A Bloomberg survey had predicted a Q3 GDP increase of 3.0 percent. Prior to Q3, the economy had contracted for four consecutive quarters, including a 0.7 percent decline in Q2 and a 6.4 percent decline in Q1. The U.S government revises its GDP estimates for previous quarters as it receives more information.

Over the past 12 months, the U.S. economy contracted 2.3 percent. In 2008, the world's largest economy grew a scant 1.1 percent -- well below capacity. Meanwhile, core consumer prices -- an inflation barometer closely monitored by the U.S. Federal Reserve -- increased at a 1.4 percent annual rate in Q3.

In current dollar terms, U.S. GDP rose 4.3 percent to an annual rate of $14.3 trillion.

The Q3 data revealed a broad-based return to growth. Sales increased at a 2.5 percent annual rate, consumer spending rose 2.4 percent and durable goods spending surged 22.3 percent – the latter boosted by the federal government's "cash-for-clunkers" program. Business inventories declined 2.5 percent, but that was a marked improvement over the double-digit inventory declines posted in the first half of the year. Housing investment soared 23.4 percent, and exports surged 14.7 percent, aided by the weaker dollar. Government spending was up 2.3 percent, including a 7.9 percent increase in federal government spending.

Meanwhile, the U.S. savings rate declined to 3.3 percent in Q3 from 4.9 percent in Q2. Disposable income decreased 3.4 percent, compared to a 3.8 percent rise in Q2.

Despite the better-than-expected GDP numbers, the Q3 gains do not mean the recession is over, technically.
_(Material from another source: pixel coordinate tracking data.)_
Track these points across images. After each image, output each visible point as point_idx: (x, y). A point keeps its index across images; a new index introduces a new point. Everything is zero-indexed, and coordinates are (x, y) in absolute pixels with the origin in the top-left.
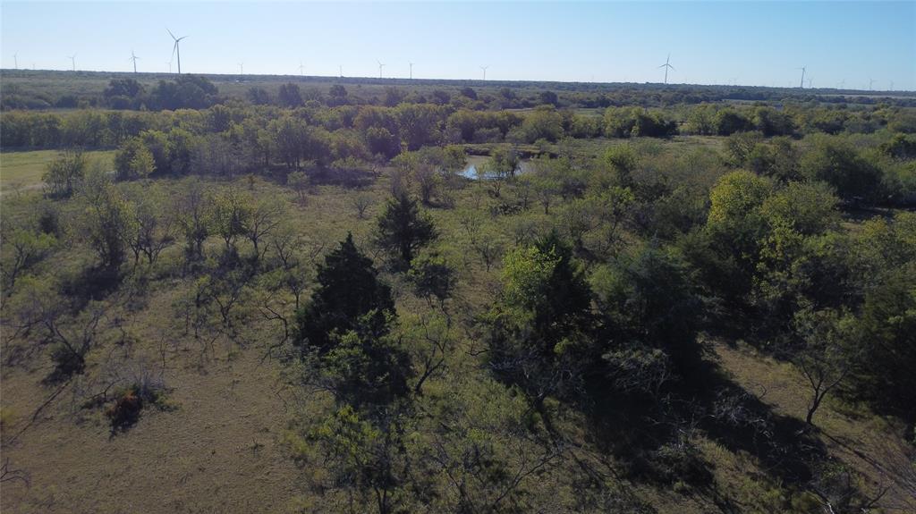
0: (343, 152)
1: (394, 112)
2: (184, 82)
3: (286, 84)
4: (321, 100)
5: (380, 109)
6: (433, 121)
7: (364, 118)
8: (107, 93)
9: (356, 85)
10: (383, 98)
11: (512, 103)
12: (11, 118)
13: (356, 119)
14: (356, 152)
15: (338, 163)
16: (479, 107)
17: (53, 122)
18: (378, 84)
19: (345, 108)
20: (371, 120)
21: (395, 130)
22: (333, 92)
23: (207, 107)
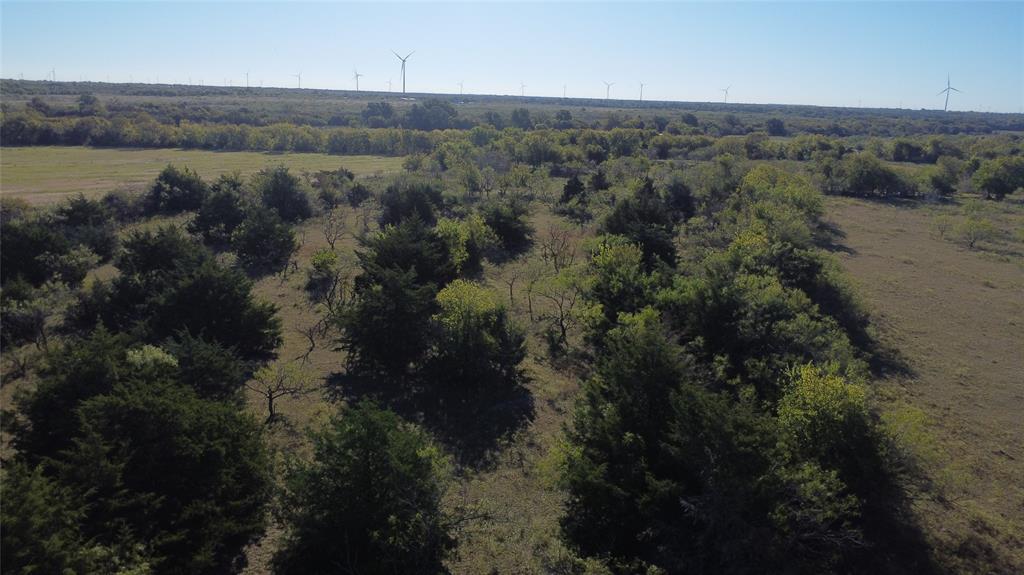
0: (570, 158)
1: (608, 134)
2: (431, 105)
3: (519, 106)
4: (548, 123)
5: (599, 132)
6: (635, 141)
7: (585, 139)
8: (366, 115)
9: (580, 108)
10: (604, 122)
11: (735, 129)
12: (341, 133)
13: (579, 139)
14: (579, 159)
15: (567, 164)
16: (696, 132)
17: (366, 136)
18: (603, 106)
19: (572, 130)
20: (590, 140)
21: (607, 147)
22: (559, 117)
23: (469, 129)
The economy is recovering, but the National Bureau of Economic Research is the widely-accepted arbiter of economic indicators, and its defines the end of a recession as two consecutive, positive GDP quarters. And even if the next quarter's numbers prove the economy has turned the corner, one devastating effect will linger: More than 7.2 million jobs were lost amid the most severe contraction since the end of World War II.

Economic Analysis: This impressive Q3 GDP report reveals a broad-based advance in commercial activity. The economy is being propelled by residential investment, government spending, consumer spending and by the reduction in inventory declines. Further, the federal fiscal stimulus package is working. A pessimist would look at the Q3 data and question this newborn expansion's durability. An optimist would argue that government spending and the stabilization in housing and business investment have enabled the economy to start crawling out of its deep hole, and might suggest that we had avoided the abyss.

What would ensure that the economic expansion lasts? The end of monthly job losses and the resumption of job growth; but given the current slack productive capacity in the economy, job gains are probably 3 to 5 months away.